AUFGABE:
Gib aus der Buchbesprechung unten alles von „Sarahs Erlebnisse sind“ bis hinunter zu „Hintergrund seiner Botschaft.“ einschließlich wortgetreu wieder.

AUSGEWÄHLTER TEXT:
^^^^
Parallel dazu recherchiert die in Paris lebende Amerikanerin Julia im Jahr 2002 für ein Magazin über das Vél’ d’Hiv’ und stellt fest, dass es einen hohen Grad an Verdrängung bezüglich dieser historischen Schuld gibt. Sie wird persönlich involviert, als sie feststellt, dass in der Familienwohnung ihres französischen Ehemanns, in die sie bald einziehen sollen, vor dem Juli 1942 eine jüdische Familie lebte. Sie forscht weiter und trifft auf Sarahs Geschichte...
Sarahs Schlüssel verknüpft erfolgreich die Vergangenheit mit der Gegenwart und macht eindrücklich klar, dass es notwendig und wichtig ist, nicht zu verdrängen und zu vergessen, sondern sich zu erinnern.
Sarahs Erlebnisse sind schockierend, vor allem durch die kindlich-naive Perspektive, die immer mehr kippt, als das Kind merkt, dass die Menschen um sie herum Monster sind. Dennoch erfährt sie auch Freundlichkeit, Mitleid und Hilfe zum Überleben. Wie viele der unzähligen Bücher zum Thema Holocaust rührte mich diese Geschichte zu Tränen. Im Gegensatz dazu kann Julias persönliche Geschichte nicht die emotionale Dichte erzeugen, trotz des Familiendramas, die diese einschließt. Muss sie aber auch nicht, dieser schwächere Aspekt des Romans ist verzeihlich vor dem Hintergrund seiner Botschaft.
Zakhor. Al Tichkah. Erinnere dich. Vergiss niemals.Beim Lesen einiger anderer Rezensionen stieß ich auf eine von Sol Tetelbaum, der in seiner Rezension darauf eingeht, warum das Buch keine niedrigen Wertungen erhalten sollte, auch wenn einige der Kritikpunkte an Schreibstil und Plot vielleicht berechtigt sind. Ich stimme ihm dabei zu, dass es als Buch über den Holocaust und mit der Mahnung zur Erinnerung funktioniert und wichtig ist. Es mahnt und erinnert uns und das ist gut.
For human beings, the Holocaust is impossible to understand, it is just unexplainable. And the only way to prevent it from happening again is to never forget it.
Tatiana de Rosnay, Sarahs Schlüssel. Bloomsbury, Berlin 2007.
^^^^
DATENBLOCK:
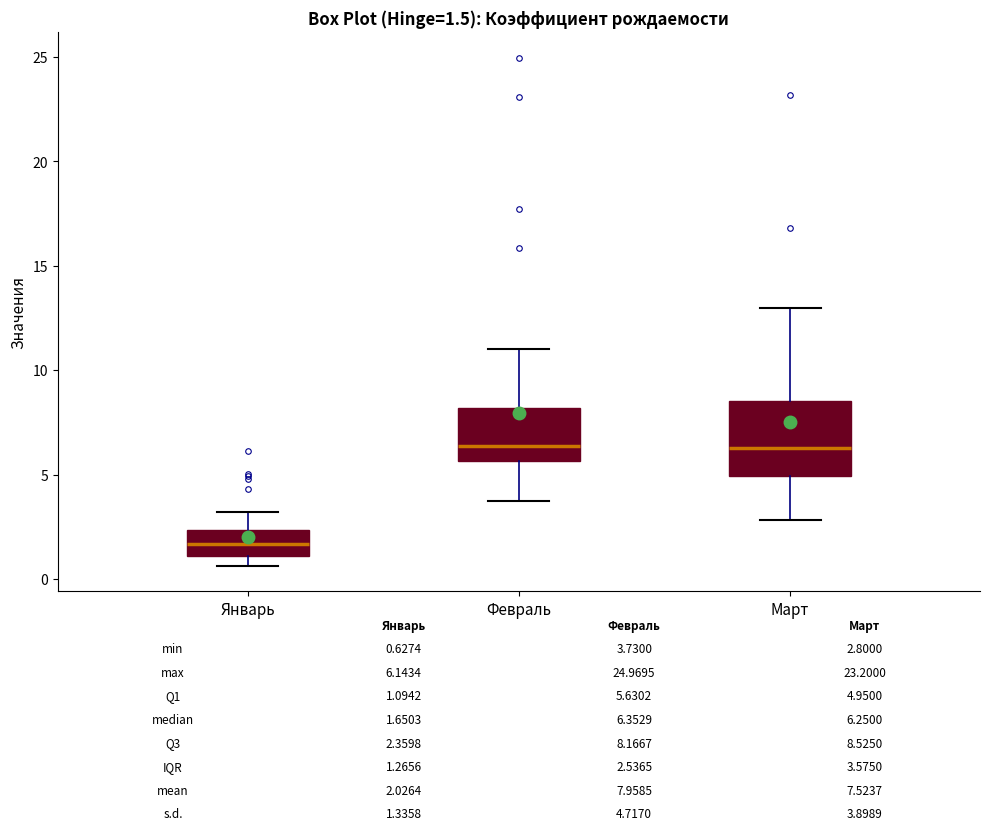

Comparing the boxes themselves (not the whiskers), which one is the tallest?

Март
^^^^
LÖSUNG:
Sarahs Erlebnisse sind schockierend, vor allem durch die kindlich-naive Perspektive, die immer mehr kippt, als das Kind merkt, dass die Menschen um sie herum Monster sind. Dennoch erfährt sie auch Freundlichkeit, Mitleid und Hilfe zum Überleben. Wie viele der unzähligen Bücher zum Thema Holocaust rührte mich diese Geschichte zu Tränen. Im Gegensatz dazu kann Julias persönliche Geschichte nicht die emotionale Dichte erzeugen, trotz des Familiendramas, die diese einschließt. Muss sie aber auch nicht, dieser schwächere Aspekt des Romans ist verzeihlich vor dem Hintergrund seiner Botschaft.